** Records for this exercise follows **
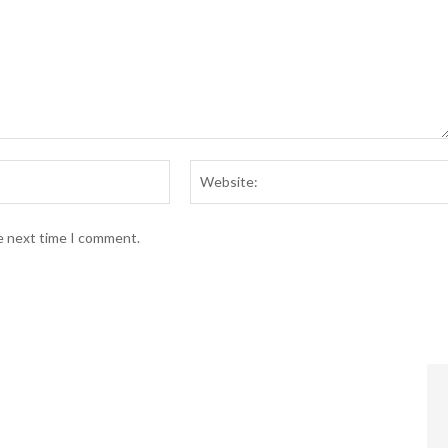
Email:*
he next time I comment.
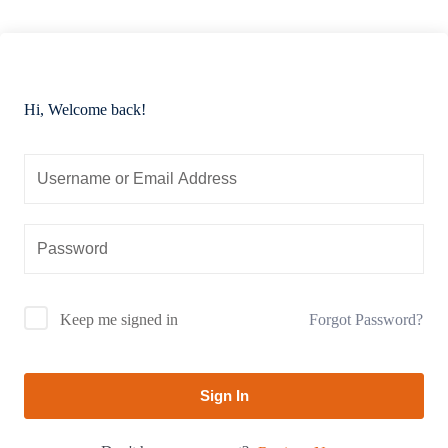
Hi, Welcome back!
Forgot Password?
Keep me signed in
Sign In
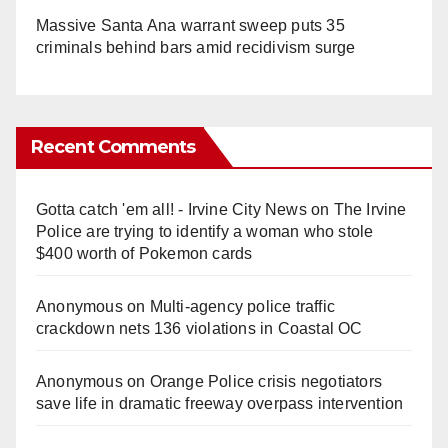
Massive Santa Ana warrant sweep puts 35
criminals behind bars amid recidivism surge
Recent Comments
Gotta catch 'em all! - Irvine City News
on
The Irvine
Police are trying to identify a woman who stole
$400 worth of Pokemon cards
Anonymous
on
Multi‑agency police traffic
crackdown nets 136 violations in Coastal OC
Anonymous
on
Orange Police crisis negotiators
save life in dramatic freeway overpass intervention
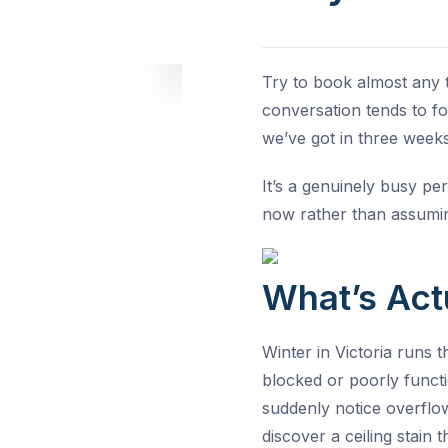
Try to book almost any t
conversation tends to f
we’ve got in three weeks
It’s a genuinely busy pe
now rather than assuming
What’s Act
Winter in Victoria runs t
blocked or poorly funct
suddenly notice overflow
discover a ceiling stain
** End of Records for this exercise **
** Records for this exercise follows **
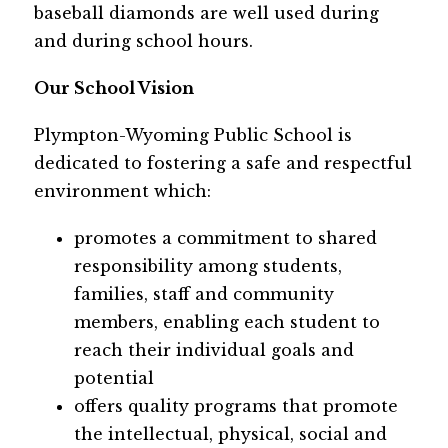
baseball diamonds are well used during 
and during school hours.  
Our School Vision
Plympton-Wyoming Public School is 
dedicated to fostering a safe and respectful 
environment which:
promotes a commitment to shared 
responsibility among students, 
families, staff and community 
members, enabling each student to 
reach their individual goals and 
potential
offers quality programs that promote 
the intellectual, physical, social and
** End of Records for this exercise **
--- Exercise details ---
With the pictures omitted, restate word for word the lines above from the line that has "criminals behind bars amid recidivism surge" up to and including the line that has "now rather than assuming", and no other lines.

--- Written answer ---
criminals behind bars amid recidivism surge
Recent Comments
Gotta catch 'em all! - Irvine City News
on
The Irvine
Police are trying to identify a woman who stole
$400 worth of Pokemon cards
Anonymous
on
Multi‑agency police traffic
crackdown nets 136 violations in Coastal OC
Anonymous
on
Orange Police crisis negotiators
save life in dramatic freeway overpass intervention
Try to book almost any t
conversation tends to f
we’ve got in three weeks
It’s a genuinely busy pe
now rather than assuming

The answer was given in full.